For more than 50 years, transparency of North Carolina government has been badly hindered by the lack of public access to arguably the most important government records — those surrounding the hiring, promotion, suspension, demotion, termination or discipline of state and local government employees. And yet public access to these records — vital to holding public employees from teachers to law officers to DOT dump truck drivers accountable— is guaranteed by law in the states surrounding North Carolina plus some 35 others.
This sad state of public affairs could change, thanks to a bill soon to be introduced in the General Assembly by Sens. Bill Rabon (R-Brunswick) and Norm Sanderson (R-Craven). The bill, entitled the Government Transparency Act of 2021, would crack the door slightly by allowing the public to see the reasons for terminating, promoting, suspending, demoting or disciplining a government employee. In states with aggressive sunshine laws, that may seem incremental. In North Carolina, it’s a sea change that we heartily applaud.
In a distorted twist of logic on the subject, other General Assembly members filed a bill at the behest of N.C. Attorney General Josh Stein this week that would reinforce, not topple, the wall of secrecy blocking access to public employee misconduct records. The Stein-endorsed bill would create a pair of databases to store law enforcement disciplinary and use-of-force incident records. Law enforcement agencies could access them while the public could not.
The spirit behind the Stein bill is the opposite of government transparency. The attorney general costumes the database of law officer misconduct as criminal justice reform. But by barring the public from seeing these records — access routinely permitted in 40 states — North Carolinians would remain in the dark about the records of those who police their streets and manage their state and local law enforcement agencies. Stein’s measure is a secrecy bill, not a transparency bill.
Instead of inspiring public confidence in government, blocking public access to government personnel records of this kind simply creates suspicion and mistrust. And that erodes our public institutions, which are by and large with principled and dedicated people.

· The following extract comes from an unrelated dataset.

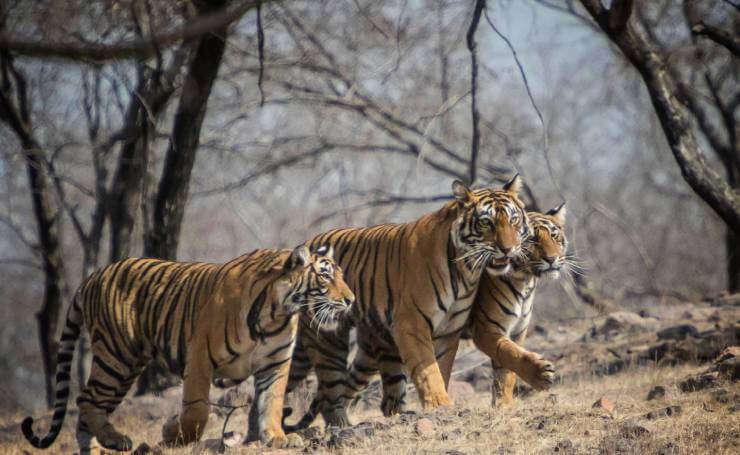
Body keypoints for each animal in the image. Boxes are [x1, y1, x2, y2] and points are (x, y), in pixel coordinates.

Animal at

The Senate sponsors behind the real government transparency measure recognize the need to cast aside a culture of secrecy that locks away government employee personnel records. The current policy prevents North Carolinians from gaining access to information that would help distinguish good teachers and law officers from bad ones. Thankfully, the wind in Raleigh may be shifting. The bill by Rabon and Sanderson charts a course for renewed public confidence in government through real transparency.